Gastbeitrag von Florian Sobetzko – Das Bistum Aachen zählt unter den deutschen Bistümern zu den innovationsfreundlichsten Arbeitgebern für SeelsorgerInnen. Gemeindegründung mit Tools wie Effectuation, Businessplanung und Unternehmens- bzw. Pastoralmodellentwicklung mit dem Business Model Canvas sind hier schon Standardprogramm in der Aus- und Fortbildung von SeelsorgerInnen. Mit diesen Tools arbeiten wir an den großen Herausforderungen für das Thema Kirche.
Zu den großen Herausforderungslagen des deutschsprachigen Katholizismus gehört insbesondere die Entwicklung neuer Sozialformen und Vollzugsgestalten des Kircheseins. Mit dem allmählichen Verschwinden familiaristischer Gemeindekonzeptionen (one size fits all) lässt sich im internationalen und interkonfessionellen Umfeld das Entstehen neuer Gemeindeformen und -formate beobachten, die sich insbesondere an besondere Zielgruppen bzw. Lebensstile wenden, etwa Jugendliche, Alleinerziehende, Männer, Skater, Heavy Metal Fans, Experimentalisten, Jazzfans. Neue pastorale Orte konfigurieren sich und reichen von der Bürokirche oder Hauskirche im früheren Kinderhort über Pubchurch oder Outdoorkirche für Mountainbiker bis hin zu virtuellen Gemeindegründungen im Web 2.0.
Gemeinsam haben diese Projekte regelmäßig, dass sie das Christsein nicht in Versorgungslogiken institutioneller Hintergrunderfüllung verstehen (vgl. E-Werk, Wasserwerk), sondern als co-kreativen Prozess, der das Bedürfnis- und Lösungswissen lokaler Akteure in den Mittelpunkt stellt. Und wie bei den Entrepreneuren stellt man auch bei erfolgreichen Ekklesiopreneuren (Kunstwort aus griech. Ekklesia und Entrepreneur) fest, dass sie scheinbar intuitiv effektuativ arbeiten.

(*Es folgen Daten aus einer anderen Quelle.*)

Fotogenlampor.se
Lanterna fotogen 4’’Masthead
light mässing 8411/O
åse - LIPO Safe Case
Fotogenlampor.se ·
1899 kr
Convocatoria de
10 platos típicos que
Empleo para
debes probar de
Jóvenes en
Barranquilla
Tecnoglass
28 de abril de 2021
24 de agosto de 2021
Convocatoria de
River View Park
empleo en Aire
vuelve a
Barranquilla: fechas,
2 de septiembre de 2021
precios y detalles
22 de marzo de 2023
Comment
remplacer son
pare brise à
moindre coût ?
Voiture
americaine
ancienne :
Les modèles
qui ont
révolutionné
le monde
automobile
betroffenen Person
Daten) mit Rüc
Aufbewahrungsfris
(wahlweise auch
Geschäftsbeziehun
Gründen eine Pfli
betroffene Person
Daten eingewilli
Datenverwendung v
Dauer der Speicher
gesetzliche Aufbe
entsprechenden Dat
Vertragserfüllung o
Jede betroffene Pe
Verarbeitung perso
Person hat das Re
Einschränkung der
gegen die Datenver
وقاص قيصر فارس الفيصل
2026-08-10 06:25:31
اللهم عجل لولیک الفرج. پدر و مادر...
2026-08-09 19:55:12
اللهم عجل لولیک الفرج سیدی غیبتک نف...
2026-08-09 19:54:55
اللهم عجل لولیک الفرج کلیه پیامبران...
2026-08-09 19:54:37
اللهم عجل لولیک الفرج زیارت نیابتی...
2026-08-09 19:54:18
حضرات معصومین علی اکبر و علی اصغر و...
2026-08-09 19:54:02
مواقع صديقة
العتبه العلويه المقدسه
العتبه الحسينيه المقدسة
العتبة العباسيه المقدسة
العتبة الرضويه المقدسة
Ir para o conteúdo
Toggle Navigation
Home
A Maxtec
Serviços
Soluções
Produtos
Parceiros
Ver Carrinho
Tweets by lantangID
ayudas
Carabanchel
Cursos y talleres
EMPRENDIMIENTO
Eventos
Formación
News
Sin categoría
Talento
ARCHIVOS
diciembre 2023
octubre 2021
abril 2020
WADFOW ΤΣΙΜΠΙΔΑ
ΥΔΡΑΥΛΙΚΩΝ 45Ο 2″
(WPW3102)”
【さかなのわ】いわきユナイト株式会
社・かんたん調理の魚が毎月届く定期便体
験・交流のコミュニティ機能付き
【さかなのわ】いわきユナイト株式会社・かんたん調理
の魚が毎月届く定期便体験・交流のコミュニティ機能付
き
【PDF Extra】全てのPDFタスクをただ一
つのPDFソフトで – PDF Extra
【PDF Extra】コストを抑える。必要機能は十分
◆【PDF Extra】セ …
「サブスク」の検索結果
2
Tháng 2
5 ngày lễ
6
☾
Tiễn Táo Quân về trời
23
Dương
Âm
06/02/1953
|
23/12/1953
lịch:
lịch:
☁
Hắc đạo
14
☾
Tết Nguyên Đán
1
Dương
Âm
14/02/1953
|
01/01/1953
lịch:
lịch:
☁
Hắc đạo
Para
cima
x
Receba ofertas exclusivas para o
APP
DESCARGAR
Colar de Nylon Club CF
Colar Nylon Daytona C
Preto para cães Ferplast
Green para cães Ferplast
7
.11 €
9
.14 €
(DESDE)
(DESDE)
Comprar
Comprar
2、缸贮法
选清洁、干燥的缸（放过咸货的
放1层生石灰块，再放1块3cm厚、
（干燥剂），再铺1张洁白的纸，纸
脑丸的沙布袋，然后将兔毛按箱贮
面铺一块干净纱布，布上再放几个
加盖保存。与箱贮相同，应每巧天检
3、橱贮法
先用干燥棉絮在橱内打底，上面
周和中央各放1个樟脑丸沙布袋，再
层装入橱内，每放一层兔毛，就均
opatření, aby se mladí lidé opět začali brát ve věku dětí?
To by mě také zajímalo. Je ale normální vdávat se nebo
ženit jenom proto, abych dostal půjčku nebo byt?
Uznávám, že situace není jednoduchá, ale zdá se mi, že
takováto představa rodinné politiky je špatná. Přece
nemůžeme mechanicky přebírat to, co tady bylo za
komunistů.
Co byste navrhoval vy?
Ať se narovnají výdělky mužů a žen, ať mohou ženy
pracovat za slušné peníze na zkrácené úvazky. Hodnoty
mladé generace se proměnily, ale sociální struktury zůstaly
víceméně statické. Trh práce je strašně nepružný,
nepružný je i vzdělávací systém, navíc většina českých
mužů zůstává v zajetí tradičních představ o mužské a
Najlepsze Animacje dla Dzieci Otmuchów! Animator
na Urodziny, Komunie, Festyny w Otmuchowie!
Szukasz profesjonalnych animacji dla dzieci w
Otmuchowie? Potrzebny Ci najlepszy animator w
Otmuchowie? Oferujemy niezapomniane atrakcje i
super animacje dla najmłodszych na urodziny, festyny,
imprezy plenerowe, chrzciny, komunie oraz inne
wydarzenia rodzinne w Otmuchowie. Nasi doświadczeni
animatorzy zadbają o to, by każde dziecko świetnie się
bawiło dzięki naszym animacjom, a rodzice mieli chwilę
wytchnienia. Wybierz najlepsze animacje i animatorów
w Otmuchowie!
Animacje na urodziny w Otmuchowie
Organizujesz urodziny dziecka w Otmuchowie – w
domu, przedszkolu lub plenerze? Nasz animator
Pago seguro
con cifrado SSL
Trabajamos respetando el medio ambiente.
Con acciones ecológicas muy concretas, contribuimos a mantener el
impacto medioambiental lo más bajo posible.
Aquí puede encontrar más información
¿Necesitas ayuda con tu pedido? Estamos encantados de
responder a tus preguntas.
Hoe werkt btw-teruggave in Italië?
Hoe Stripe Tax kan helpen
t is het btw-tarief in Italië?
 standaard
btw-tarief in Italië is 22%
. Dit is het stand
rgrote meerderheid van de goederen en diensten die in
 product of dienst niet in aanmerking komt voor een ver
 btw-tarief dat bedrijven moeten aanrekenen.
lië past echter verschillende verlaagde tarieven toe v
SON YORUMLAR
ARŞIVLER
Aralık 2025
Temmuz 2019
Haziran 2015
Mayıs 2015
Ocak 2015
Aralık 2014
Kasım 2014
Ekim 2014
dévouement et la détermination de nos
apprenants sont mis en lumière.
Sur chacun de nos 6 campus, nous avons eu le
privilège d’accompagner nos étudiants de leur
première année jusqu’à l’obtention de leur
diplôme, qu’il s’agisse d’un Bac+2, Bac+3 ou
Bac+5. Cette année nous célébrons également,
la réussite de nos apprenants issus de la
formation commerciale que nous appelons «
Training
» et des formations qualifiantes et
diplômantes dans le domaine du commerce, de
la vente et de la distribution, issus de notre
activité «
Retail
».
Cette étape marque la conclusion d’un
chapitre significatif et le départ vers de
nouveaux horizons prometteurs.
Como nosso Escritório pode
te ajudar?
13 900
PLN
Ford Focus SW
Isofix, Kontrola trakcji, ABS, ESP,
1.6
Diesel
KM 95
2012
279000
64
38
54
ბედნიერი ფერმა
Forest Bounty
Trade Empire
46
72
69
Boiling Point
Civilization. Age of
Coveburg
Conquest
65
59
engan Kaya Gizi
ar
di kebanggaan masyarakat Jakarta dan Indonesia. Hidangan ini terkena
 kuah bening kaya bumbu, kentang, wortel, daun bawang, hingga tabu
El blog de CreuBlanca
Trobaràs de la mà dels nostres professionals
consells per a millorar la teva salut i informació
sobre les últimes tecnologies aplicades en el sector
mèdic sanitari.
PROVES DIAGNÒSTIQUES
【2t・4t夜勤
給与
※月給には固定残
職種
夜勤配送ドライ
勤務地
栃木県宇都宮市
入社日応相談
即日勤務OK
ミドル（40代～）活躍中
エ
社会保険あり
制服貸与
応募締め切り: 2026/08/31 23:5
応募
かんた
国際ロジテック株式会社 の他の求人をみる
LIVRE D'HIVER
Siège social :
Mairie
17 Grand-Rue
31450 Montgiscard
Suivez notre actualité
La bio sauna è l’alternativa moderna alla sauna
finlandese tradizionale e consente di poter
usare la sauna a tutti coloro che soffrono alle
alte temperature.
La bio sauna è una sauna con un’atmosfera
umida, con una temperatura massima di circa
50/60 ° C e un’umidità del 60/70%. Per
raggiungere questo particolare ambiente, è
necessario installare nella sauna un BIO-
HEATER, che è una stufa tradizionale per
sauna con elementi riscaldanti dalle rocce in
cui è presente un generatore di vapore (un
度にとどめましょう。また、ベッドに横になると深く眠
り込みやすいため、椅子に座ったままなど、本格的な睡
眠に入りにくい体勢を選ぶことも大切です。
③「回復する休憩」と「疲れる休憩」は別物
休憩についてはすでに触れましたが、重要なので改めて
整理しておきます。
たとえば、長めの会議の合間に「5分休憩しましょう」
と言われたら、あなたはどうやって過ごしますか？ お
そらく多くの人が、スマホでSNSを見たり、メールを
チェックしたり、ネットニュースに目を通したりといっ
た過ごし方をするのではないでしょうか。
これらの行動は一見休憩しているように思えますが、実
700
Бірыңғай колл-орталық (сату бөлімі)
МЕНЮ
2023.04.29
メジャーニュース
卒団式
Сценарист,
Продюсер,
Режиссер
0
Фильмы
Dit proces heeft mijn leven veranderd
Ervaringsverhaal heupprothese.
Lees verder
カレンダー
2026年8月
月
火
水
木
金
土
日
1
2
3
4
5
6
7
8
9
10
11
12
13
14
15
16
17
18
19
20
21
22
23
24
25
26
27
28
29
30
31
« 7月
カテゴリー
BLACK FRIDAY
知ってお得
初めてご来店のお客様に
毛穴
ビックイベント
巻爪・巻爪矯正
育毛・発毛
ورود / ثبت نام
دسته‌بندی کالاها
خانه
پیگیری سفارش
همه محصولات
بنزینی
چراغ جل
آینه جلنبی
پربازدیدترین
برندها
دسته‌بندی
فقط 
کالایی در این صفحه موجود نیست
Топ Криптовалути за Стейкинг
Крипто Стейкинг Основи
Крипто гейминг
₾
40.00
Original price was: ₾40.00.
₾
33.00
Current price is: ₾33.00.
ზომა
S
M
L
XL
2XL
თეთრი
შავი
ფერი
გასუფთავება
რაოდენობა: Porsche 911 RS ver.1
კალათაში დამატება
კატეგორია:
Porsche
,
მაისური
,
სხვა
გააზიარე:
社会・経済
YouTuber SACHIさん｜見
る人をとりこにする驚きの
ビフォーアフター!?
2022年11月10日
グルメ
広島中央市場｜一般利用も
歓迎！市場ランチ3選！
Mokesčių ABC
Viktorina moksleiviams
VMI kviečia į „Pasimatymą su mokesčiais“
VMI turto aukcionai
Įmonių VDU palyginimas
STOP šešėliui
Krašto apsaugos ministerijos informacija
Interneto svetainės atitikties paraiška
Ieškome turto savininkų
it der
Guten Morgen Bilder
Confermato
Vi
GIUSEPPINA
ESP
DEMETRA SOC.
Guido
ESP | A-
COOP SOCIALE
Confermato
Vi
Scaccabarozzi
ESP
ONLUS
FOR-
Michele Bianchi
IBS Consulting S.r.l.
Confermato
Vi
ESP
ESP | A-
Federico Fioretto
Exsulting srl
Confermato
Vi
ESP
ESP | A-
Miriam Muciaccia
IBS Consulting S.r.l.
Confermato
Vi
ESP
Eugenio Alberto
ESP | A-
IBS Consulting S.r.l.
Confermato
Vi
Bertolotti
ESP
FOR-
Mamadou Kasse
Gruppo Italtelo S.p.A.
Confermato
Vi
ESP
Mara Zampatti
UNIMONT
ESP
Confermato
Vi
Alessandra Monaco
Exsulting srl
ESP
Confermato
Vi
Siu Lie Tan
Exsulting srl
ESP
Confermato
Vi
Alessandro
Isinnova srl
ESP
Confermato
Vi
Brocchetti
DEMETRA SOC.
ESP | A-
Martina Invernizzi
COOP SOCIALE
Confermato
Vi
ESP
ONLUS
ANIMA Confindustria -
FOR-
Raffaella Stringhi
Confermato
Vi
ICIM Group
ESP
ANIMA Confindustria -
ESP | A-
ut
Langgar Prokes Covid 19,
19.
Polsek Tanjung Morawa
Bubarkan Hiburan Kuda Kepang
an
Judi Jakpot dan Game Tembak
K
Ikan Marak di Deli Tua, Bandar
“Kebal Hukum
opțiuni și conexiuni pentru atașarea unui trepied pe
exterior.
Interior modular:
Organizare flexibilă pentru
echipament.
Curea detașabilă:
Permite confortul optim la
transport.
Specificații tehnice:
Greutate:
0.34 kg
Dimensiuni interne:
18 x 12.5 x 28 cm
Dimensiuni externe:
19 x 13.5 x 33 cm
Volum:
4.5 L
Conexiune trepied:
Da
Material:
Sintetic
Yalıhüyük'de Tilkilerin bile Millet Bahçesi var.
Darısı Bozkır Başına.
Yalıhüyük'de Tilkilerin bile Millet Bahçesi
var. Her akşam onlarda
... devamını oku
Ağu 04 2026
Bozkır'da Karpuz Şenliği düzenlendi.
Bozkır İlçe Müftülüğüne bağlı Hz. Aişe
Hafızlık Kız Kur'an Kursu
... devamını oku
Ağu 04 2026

In 2014 war es uns möglich, in einer inspirierenden Session mit Dr. René Mauer die TeilnehmerInnen des “2. Aachener Gründertrainings für Seelsorger“ in die Grundlagen von Effectuation einzuführen, die AbsolventInnen des insgesamt 9tägigen Kurses über Gemeindegründung haben – sofern noch in der Berufseinführung – nunmehr die Wahlmöglichkeit, ihre Abschlussarbeit über eine Projektentwicklung nach Effectuation-Prinzipien zu schreiben.
In Zusammenarbeit mit dem Zentrum für angewandte Pastoralforschung der Ruhr Universität Bochum ist für 2015/16 die Erstellung eines “Gründerhandbuches für SeelsorgerInnen“ geplant, in dessen operativem Mittelpunkt das komplementäre Instrumentarium aus kausallogischer Businessplanung und unternehmerischer Effectuation-Logik stehen soll.